### Directions for this task
Down to the final line, print the records below exactly and without pictures.

Saved data entries:
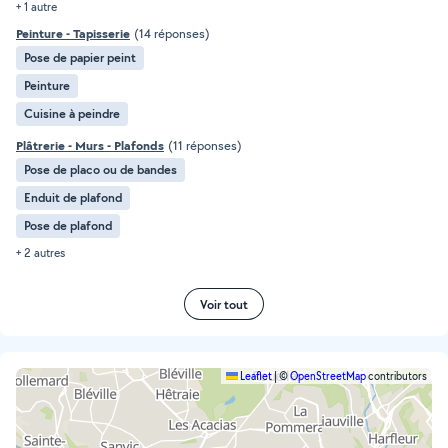
+ 1 autre
Peinture - Tapisserie
(14 réponses)
Pose de papier peint
Peinture
Cuisine à peindre
Plâtrerie - Murs - Plafonds
(11 réponses)
Pose de placo ou de bandes
Enduit de plafond
Pose de plafond
+ 2 autres
Voir tout
Leaflet
|
©
OpenStreetMap
contributors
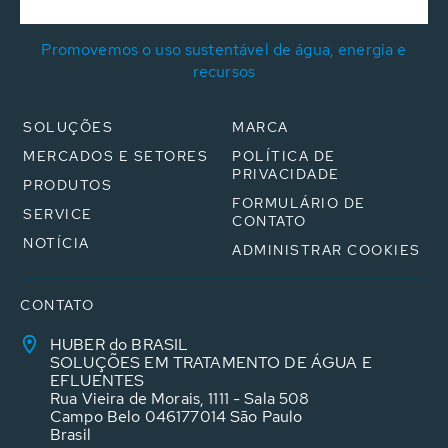
Promovemos o uso sustentável de água, energia e
recursos
SOLUÇÕES
MARCA
MERCADOS E SETORES
POLÍTICA DE
PRIVACIDADE
PRODUTOS
FORMULÁRIO DE
SERVICE
CONTATO
NOTÍCIA
ADMINISTRAR COOKIES
CONTATO
HUBER do BRASIL
SOLUÇÕES EM TRATAMENTO DE ÁGUA E
EFLUENTES
Rua Vieira de Morais, 1111 - Sala 508
Campo Belo 046177014 São Paulo
Brasil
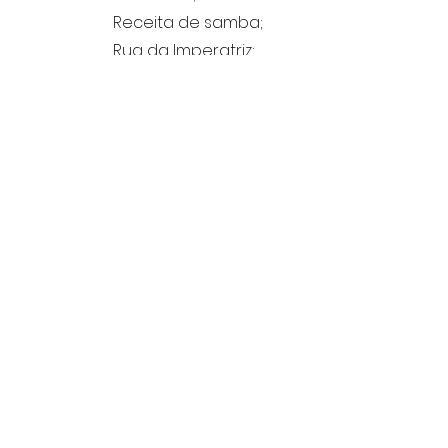
Receita de samba;
Rua da Imperatriz;
Saliente;
Salões imperiais;
Sapeca;
Se alguém sofreu;
Tatibitate;
Ternura;
Toca pro pau;
Vale tudo;
Valsa;
Velhos amigos.
-
Inclui:
Fundo ou Arquivo:
Data de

### Reply
+ 1 autre
Peinture - Tapisserie
(14 réponses)
Pose de papier peint
Peinture
Cuisine à peindre
Plâtrerie - Murs - Plafonds
(11 réponses)
Pose de placo ou de bandes
Enduit de plafond
Pose de plafond
+ 2 autres
Voir tout
Leaflet
|
©
OpenStreetMap
contributors
Promovemos o uso sustentável de água, energia e
recursos
SOLUÇÕES
MARCA
MERCADOS E SETORES
POLÍTICA DE
PRIVACIDADE
PRODUTOS
FORMULÁRIO DE
SERVICE
CONTATO
NOTÍCIA
ADMINISTRAR COOKIES
CONTATO
HUBER do BRASIL
SOLUÇÕES EM TRATAMENTO DE ÁGUA E
EFLUENTES
Rua Vieira de Morais, 1111 - Sala 508
Campo Belo 046177014 São Paulo
Brasil
Receita de samba;
Rua da Imperatriz;
Saliente;
Salões imperiais;
Sapeca;
Se alguém sofreu;
Tatibitate;
Ternura;
Toca pro pau;
Vale tudo;
Valsa;
Velhos amigos.
-
Inclui:
Fundo ou Arquivo:
Data de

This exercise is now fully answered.